- Born: New York City, U.S.
- Education: Stony Brook University
- Occupations: Actor Film director

= Richard Cummings Jr. =

American actor

Richard Cummings Jr. is an American actor and film director most recognized for his acting roles in the dramas thirtysomething and Northern Exposure. He is currently working as a film and television director.

Recent projects include partnering with Warner Bros. Television and Don Cornelius to produce a new series and planned film at Dimension Films.

== Early career ==
Cummings Jr. was born and raised in New York City, where he played basketball in high school and thought he would continue in college. However, he soon landed his first acting gig, a Wheaties commercial. While attending college at Stony Brook, he commuted to the city for auditions. After two years, he left to pursue his acting career in Los Angeles.

Television commercials led to series work. He guest-starred on Kojak, The White Shadow and Hill Street Blues before landing the role of account executive Mark Harriton on thirtysomething.

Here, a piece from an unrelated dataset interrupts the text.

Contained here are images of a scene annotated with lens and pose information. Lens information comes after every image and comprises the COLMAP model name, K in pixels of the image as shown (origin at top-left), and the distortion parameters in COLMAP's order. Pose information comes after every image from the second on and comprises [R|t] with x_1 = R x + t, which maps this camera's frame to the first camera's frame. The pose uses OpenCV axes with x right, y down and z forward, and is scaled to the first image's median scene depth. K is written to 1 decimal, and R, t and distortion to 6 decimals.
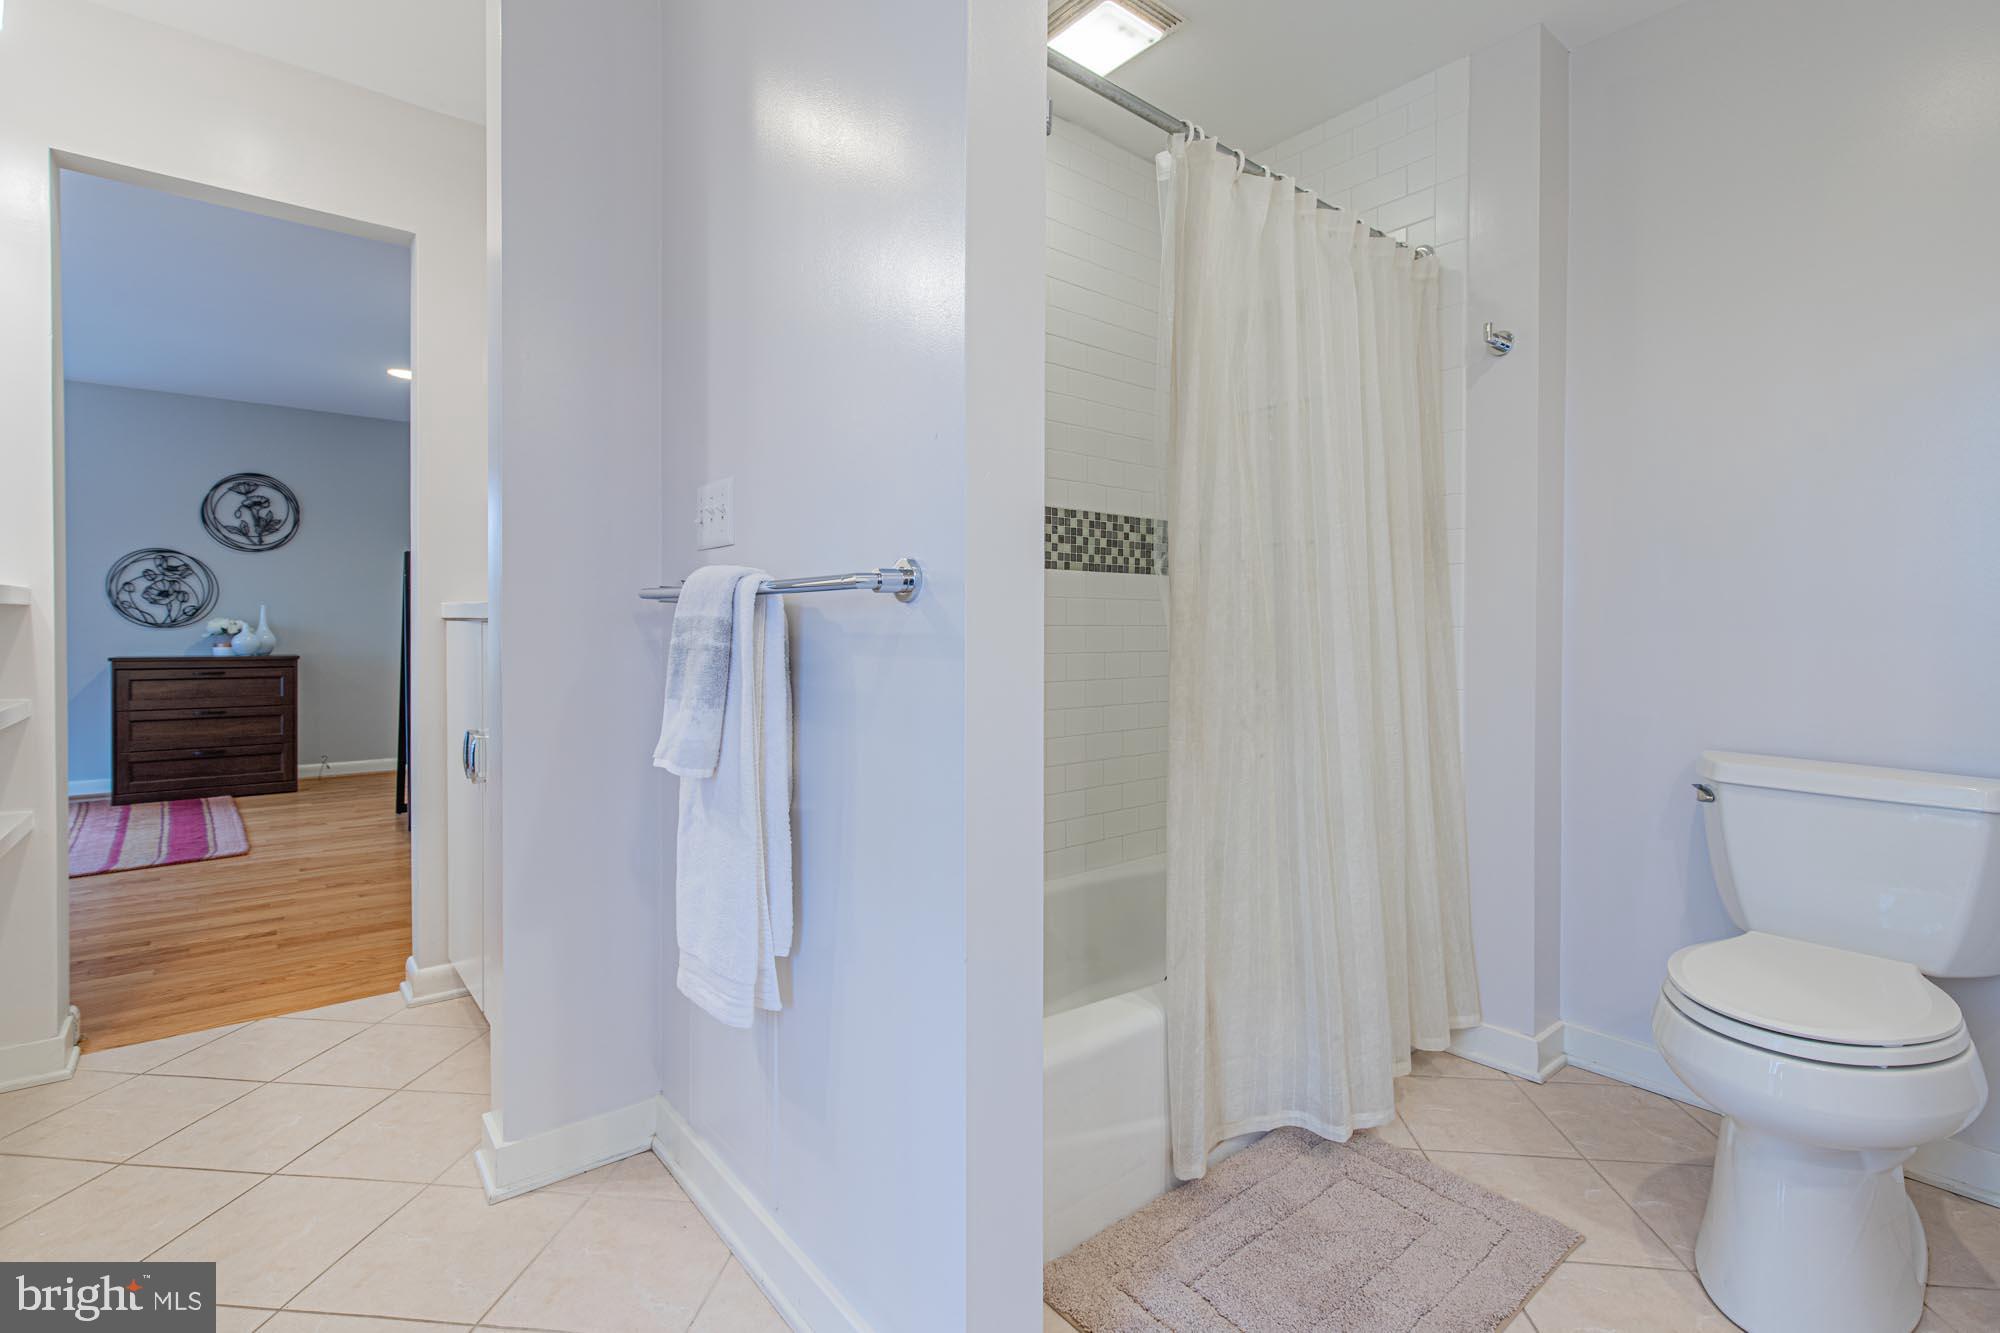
lens RADIAL K [[925.9, 0, 1002.8], [0, 925.9, 646.8], [0, 0, 1]] dist [-0.000386, 0.000216]
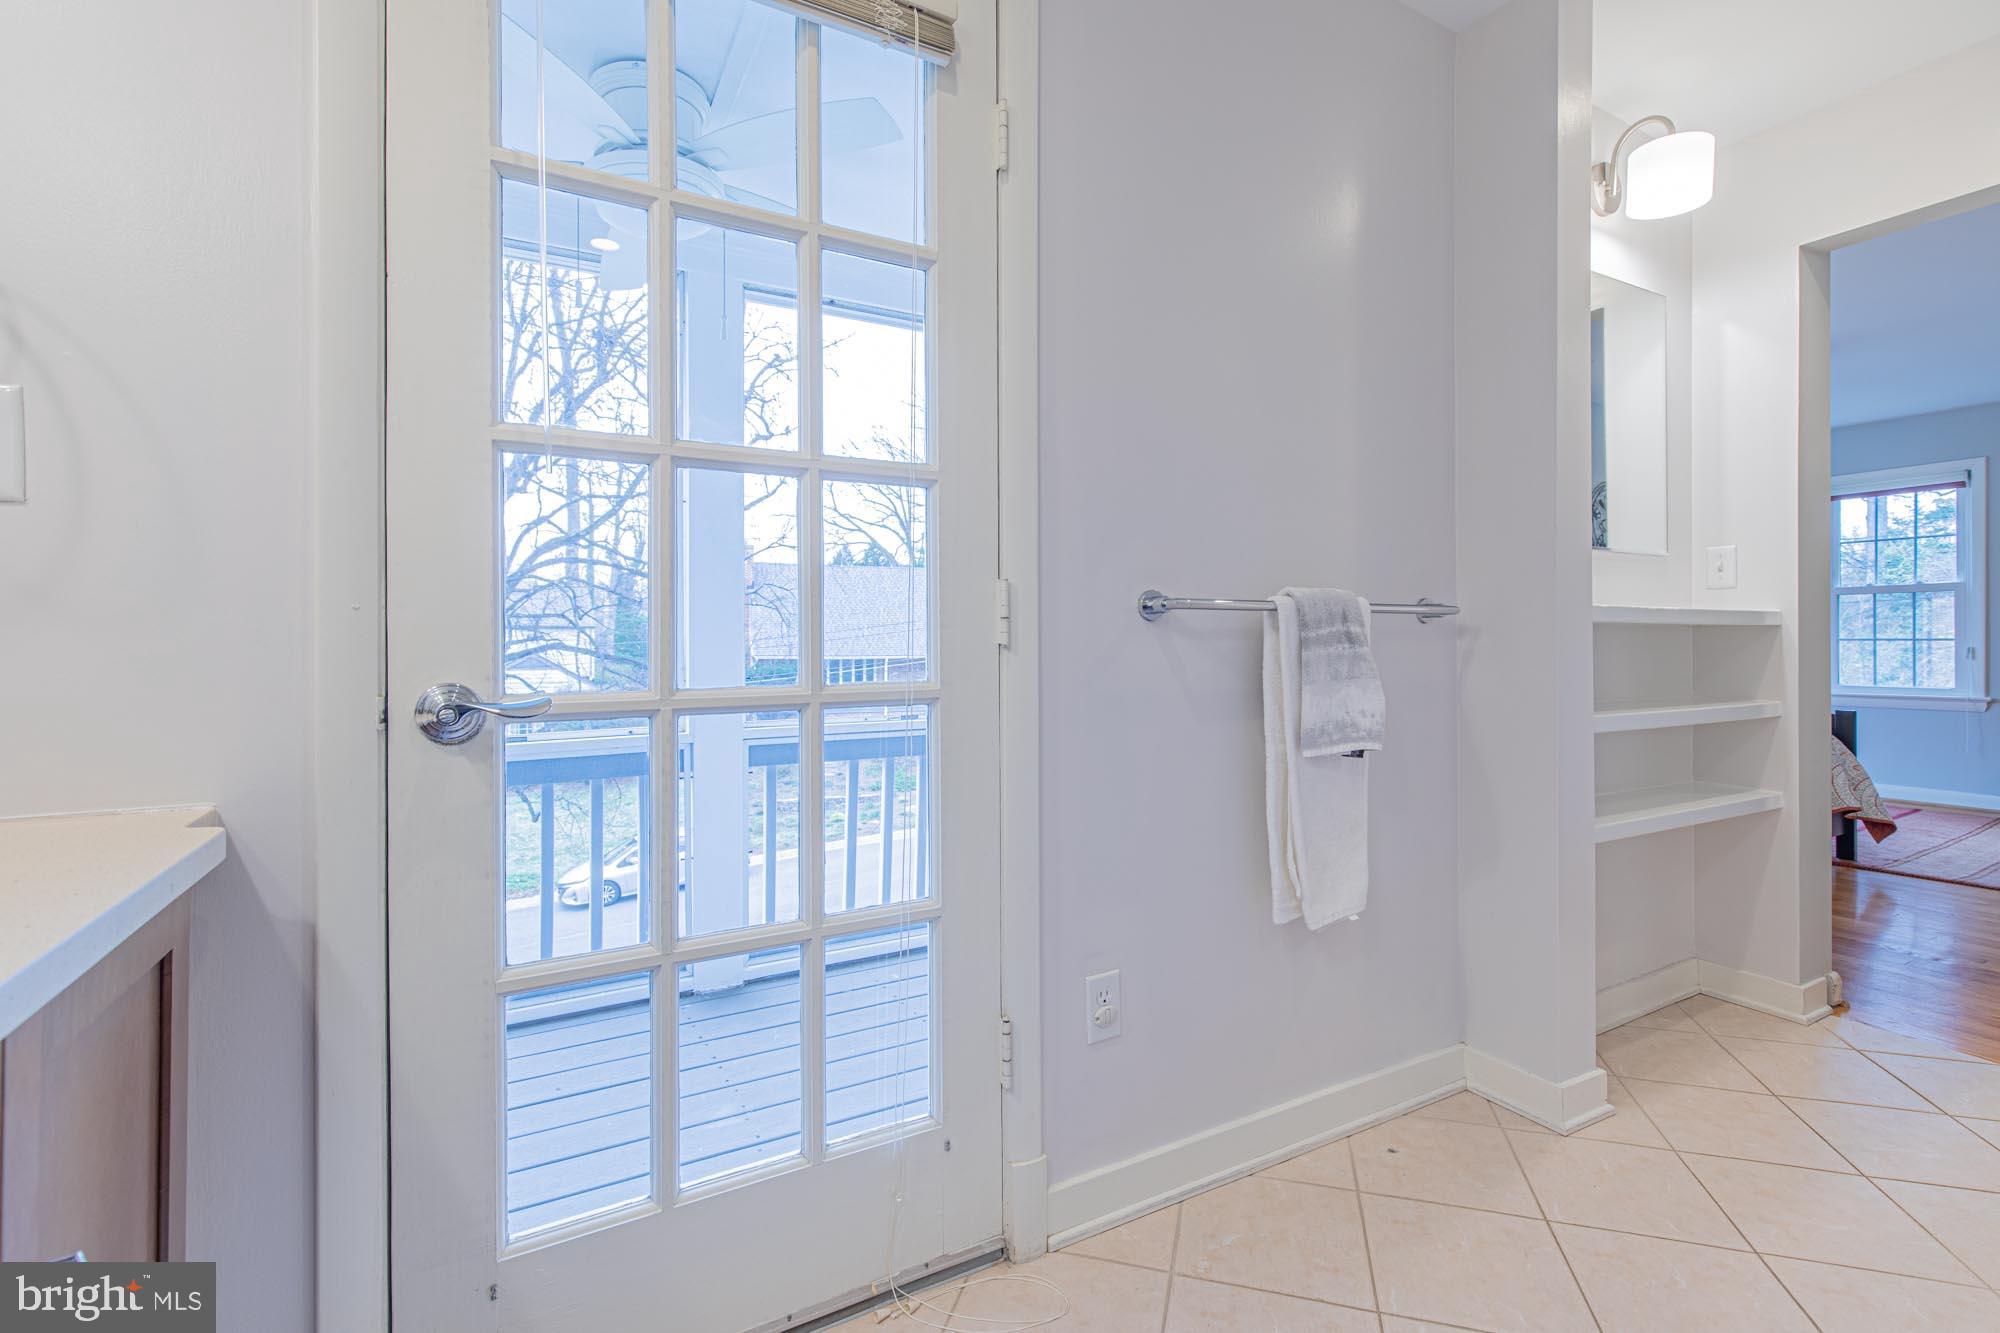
lens RADIAL K [[892.0, 0, 1002.1], [0, 892.0, 646.0], [0, 0, 1]] dist [-0.000035, 0.000094]
pose [[-0.193059, -0.000260, -0.981187, 0.121369], [-0.021007, 0.999772, 0.003868, 0.000101], [0.980962, 0.021359, -0.193020, 0.081222]]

Then he was cast in Northern Exposure with John Corbett and did voice-over work for the Korean automaker Hyundai

== Producing and directing ==
While continuing to pursue his acting career, Cummings Jr. teamed up with Robert Townsend to act in and produce the surprise hit feature, Hollywood Shuffle. At the same time, he partnered with fellow "Shuffle" producer Carl Craig to form Underdog Films to produce music videos showcasing emerging urban/r&b artists. Underdog Films worked with directors such as Hype Williams and The Hughes Brothers and produced videos for platinum artists such as N.W.A., Dr. Dre, Ice Cube, Red Hot Chili Peppers and Snoop Dogg. The company won the MTV Video Music Awards for Best Rap Video in 1996 and also produced videos for the soundtracks to Boyz n the Hood and House Party 3. In addition, Underdog produced a number of commercial spots for Rock the Vote during the Clinton presidential campaign.

In addition, Cummings Jr. had directed multiple videos for platinum recording artist Candyman and Jazz artist George Howard, among others. He produced and directed the independent film Thicker Than Water with Ice Cube, Fat Joe and Mack 10 and most recently produced another independent film, "Playas Ball," financed by NBA player Dale Davis of the Golden State Warriors.

== Current projects ==
Cummings Jr. was producing the Usher project with Jonathan Prince for Dimension Films. The movie would have been an updated version of Jailhouse Rock in which Usher would have both acted and sung. He was also developing a one-hour drama with Prince, Warner Bros and Don Cornelius Productions for Fox Television, which did not materialize before the musician’s death in 2016.